Reality, meet artistry — and the occasional human/rabbit hybrid.
A group of Goshen College students has produced “Goshen Graphix II,” a collection of illustrated memoirs. “Graphix” is the result of coursework as part of the GC class “English 230, Literature and Pop Culture: The Graphic Novel.”
The book was edited by Victor Garcia, Sara Klassen, Mandy Schlabach and Kate Yoder, and includes their work. In addition, “Graphix” also features efforts by Laurel Woodward, Kate Friesen, Annabeth Tucker, Sam Smucker, Stephanie Swartzendruber and Emma Gerig.
The “Graphix” material is in black and white, and some in-color works weren’t included in order to keep printing costs down. However, Liz Reese’s “Pearl of Wisdom,” Klassen’s “Story of a Morning Glory” and a color version of Tucker’s “That One Time, When My Life Fell Apart” are viewable on the GC English Department website www.goshen.edu/english/publishing/ppp/.
Now, a bit about the term “graphic novel.”
To the uninitiated, the name may suggest something prurient. The graphic novel is actually a medium kindred to the comic book format. It also deviates from that form.
(Editor’s Note: Over the years, comics have gone through an artistic evolution of their own. We’ll leave that for another article, perhaps.)

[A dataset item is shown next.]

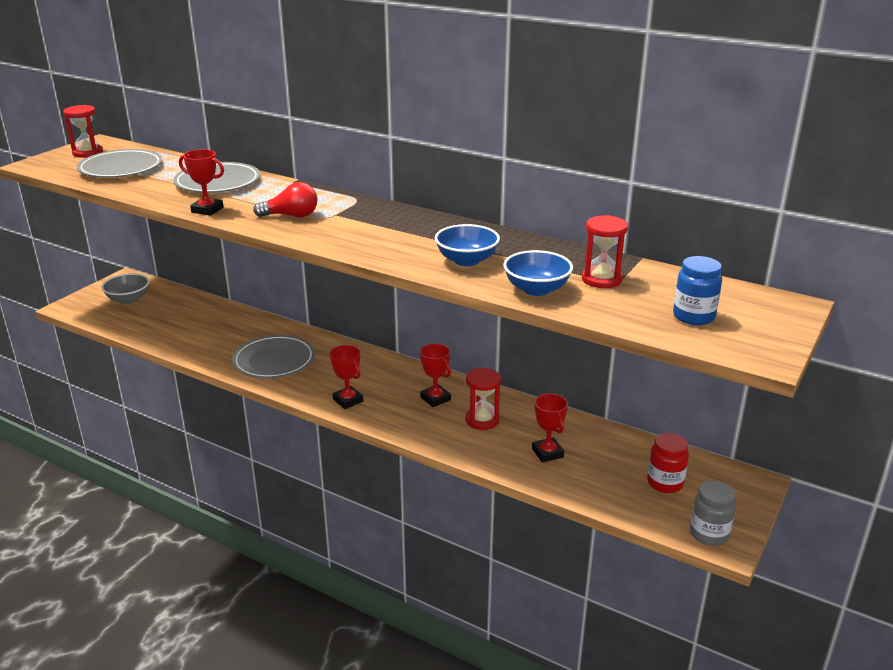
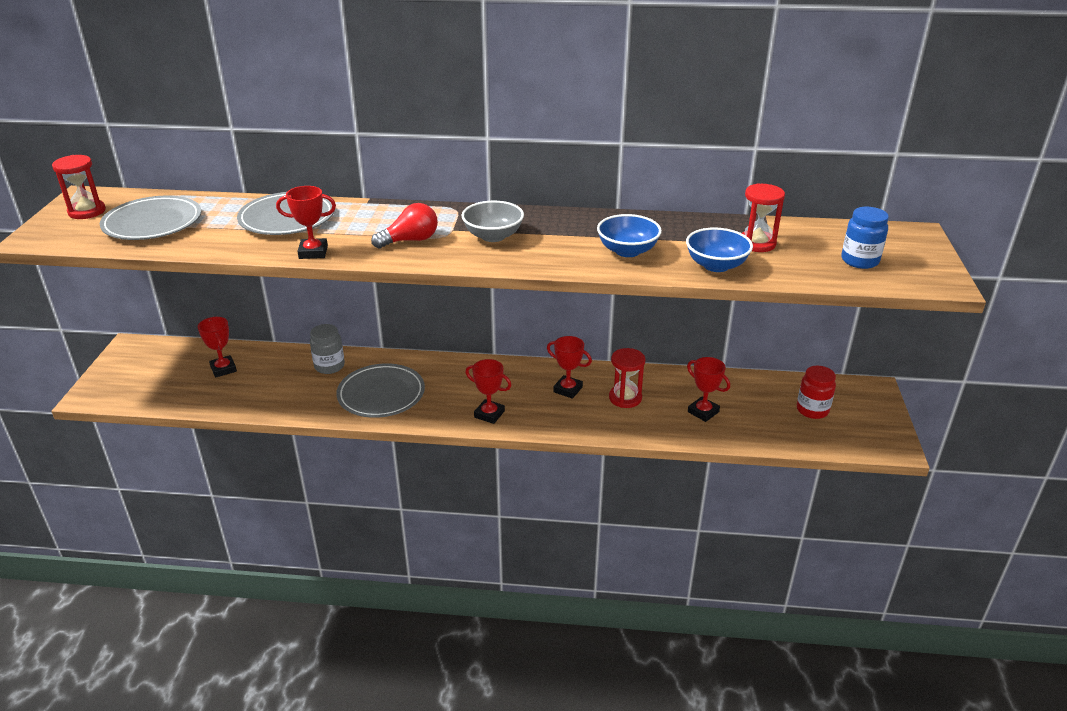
camera: 25 degrees left, 5 degrees up
grey bowl [101,273,149,304] -> grey bowl moved to [461,201,524,242]
grey jar [690,481,736,546] -> grey jar moved to [310,324,345,374]
none -> red trophy [198,317,237,377]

Batman circa 1950 is not what the modern graphic novel is about. The genre can still be home to costumed avengers (think “V for Vendetta”). However, the graphic novel also lends itself to more personal expression, and addressing broader societal and historical concerns. The border between “comic book” and “literature” is permeable.
The reading list for GC’s “Graphic Novel” May term 2013 bears this out. It included the lauded works “Fun Home: A Family Tragicomic” by Allison Bechdel, “Ghost World” by Daniel Clowes and “Persepolis: The Story of a Childhood” by Marjane Satrapi. Art Spiegelman’s Holocaust-themed “Maus” and “Maus II” were also on the list, with good reason.